-- Selected passage start --

The Virginian-Pilot
                            THE VIRGINIAN-PILOT  
              Copyright (c) 1994, Landmark Communications, Inc.

DATE: Sunday, December 25, 1994              TAG: 9412210206
SECTION: COMMENTARY               PAGE: J3   EDITION: FINAL 
TYPE: Book Review 
SOURCE: BILL RUEHLMANN
                                             LENGTH: Medium:   83 lines

UPDIKE'S LATEST STORIES OFFER SOLACE FROM MIDLIFE'S SORROWS

There is life after youth.

John Updike offers this not insubstantial consolation to the middle-aging in his sharply perceived, lyrically written new volume of upscale suburban activity, The Afterlife and Other Stories (Alfred A. Knopf, 316 pp., $24).

``The Big Guy is getting our range,'' intones one of the author's incisive New Englanders about death, and it is useful to note that Updike, nearing 65, is himself homing in on Social Security. He, like his subjects, has observed the depressing presence of contemporaries in newspaper obituaries. And he, like his subjects, has complained with geriatric pique of a general obliviousness of juniors to traditional civility and form.

Lord knows there are those of us among his readers who can identify with Fogel, Updike's W.C. Fieldsian grump, who finds himself beset by reality's little irritations in ``Short Easter.'' Have we not also driven law-abidingly down sundry expressways of our own, only to be passed on the right by some pert upstart in a sports car? And have we not also grunted with satisfaction at the impending presence there of a blinking yellow arrow?

Fogel pressed on the accelerator, to keep abreast of the boy and hold him out in the doomed lane. Fogel smiled behind the wheel, picturing the other car's satisfying crash into the great arrow - the raucous grinding of metal, the misty explosion of glass, and himself sailing serenely on in his middle lane. But the boy, getting the picture, cut in so sharply that Fogel had to brake or hit him; he chose to hit the brakes, and the youthful driver, steering one-handed, held up the middle finger of the other hand for Fogel to see as the red car, belching, pulled away.

Yes, we can recognize this turf.

Updike catalogs an increasingly familiar emotional landscape: physical failure; familial diminution; upward immobility. Sudden shifts among one's peers - divorce, remarriage, re-remarriage.

No wonder Fogel, beset by untidy, insensitive, interfering humanity at the grocery store, the post office, the bank, dreams wistfully of equipping his Mercedes with a button that would summarily annihilate other vehicles.

-- Selected passage end --

[To-do list]
1. Name every place the Updike book review gives as a setting where Fogel is beset by untidy, insensitive, interfering humanity.
2. According to the Updike book review, which publisher issued The Afterlife and Other Stories?
3. Carry the review of Updike's story collection forward from its final sentence, in the same voice.

-- Given material start --

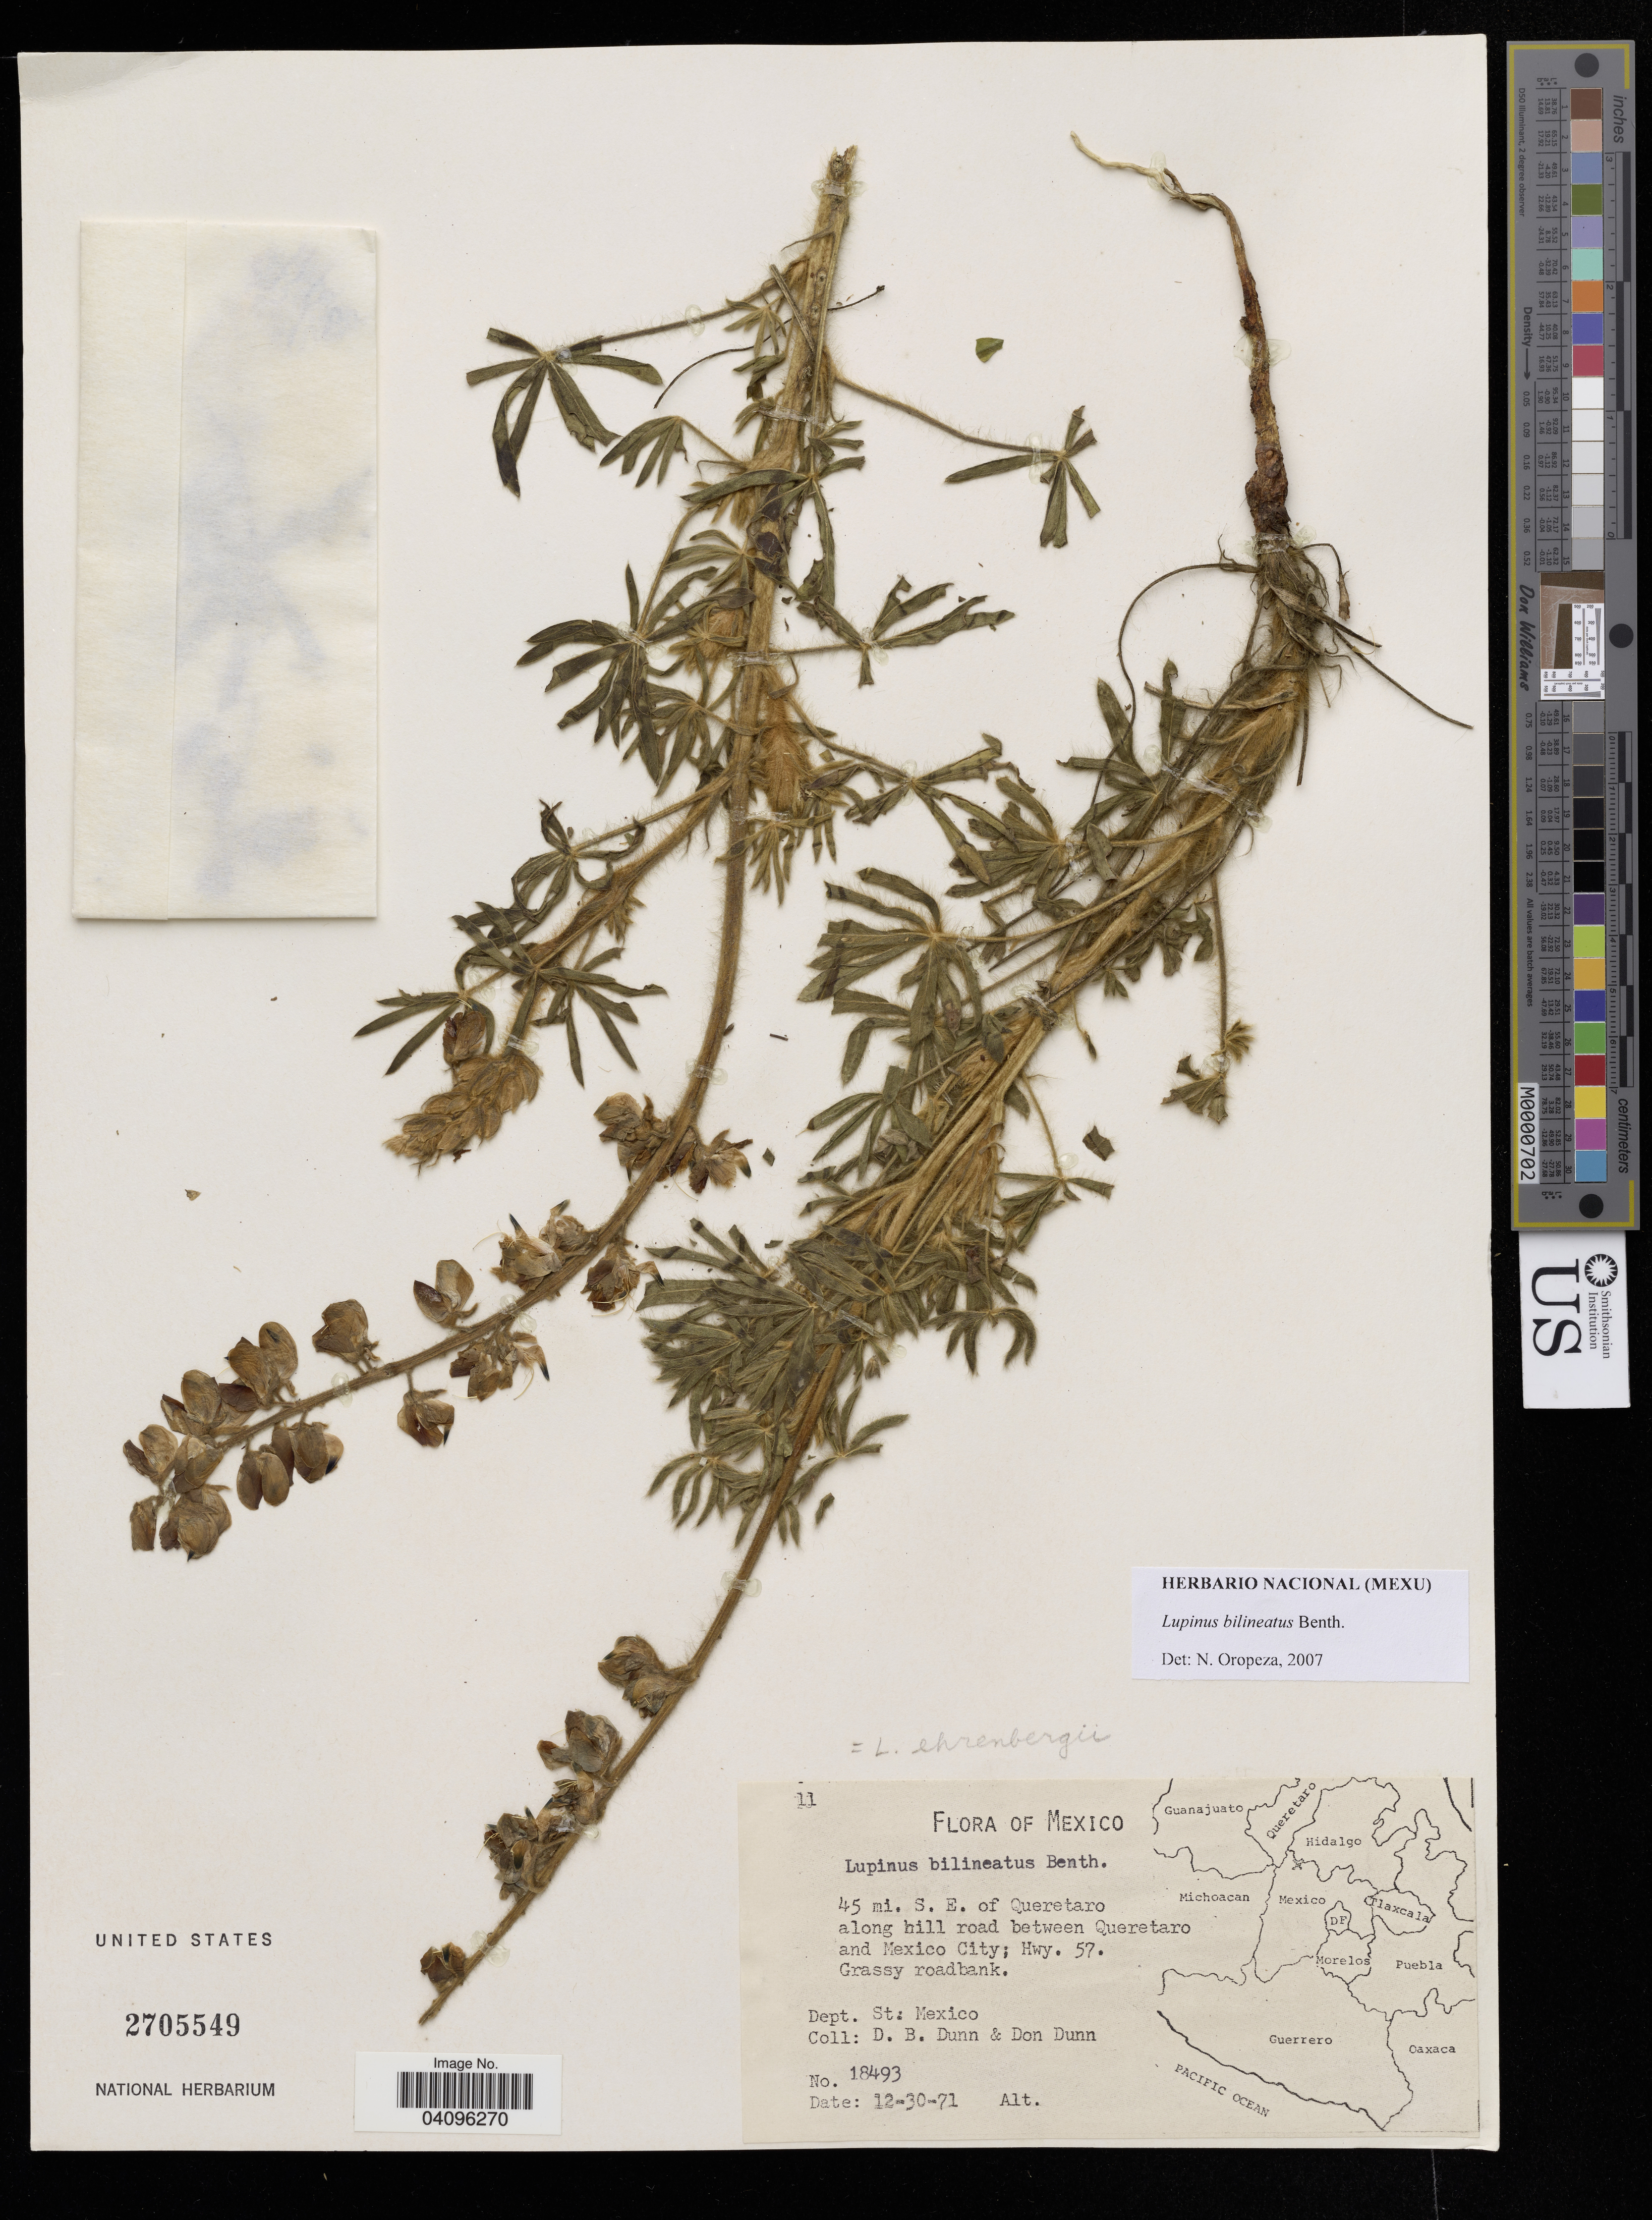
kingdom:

-- Given material end --

[Task results]
1. The grocery store, the post office, and the bank.

2. Alfred A. Knopf.

3.
But the Fogel who seems at first almost comic ends quite otherwise, curled in a fetal ball on the bed of his long-departed offspring, sans all joy, purpose and meaning, contemplating life as ``a Sisyphean matter of recycling.''

And just as Updike is incapable of making a mere cartoon of a character, so he is also intent on revealing vivid alternatives to despair. Life's not loss only. Remember W.B. Yeats' ``Sailing to Byzantium''?

An aged man is but a paltry thing,

A battered coat upon a stick, unless

Soul clap its hands and sing, and louder sing

For every tatter in its mortal dress.

It's Updike's theme: renewal.

Thus thrifty Fred Emmet of ``Brother Grasshopper'' comes to realize the seeming prodigality of his lifelong associate was rather a conservation of hope. And Geoffrey Parrish of ``Conjunction,'' witnessing the separation of stars, perceives a culminating distance between himself and his wife of many years. While Richard Maple of ``Grandparenting'' achieves a sense of his own vulnerability as he holds for the first time his oldest daughter's moist newborn son.

Updike's virtuosity is itself the best evidence for optimism. Has anyone ever gotten so much out of a routine teeth-cleaning as the author does in the allusive ``Tristan and Iseult''?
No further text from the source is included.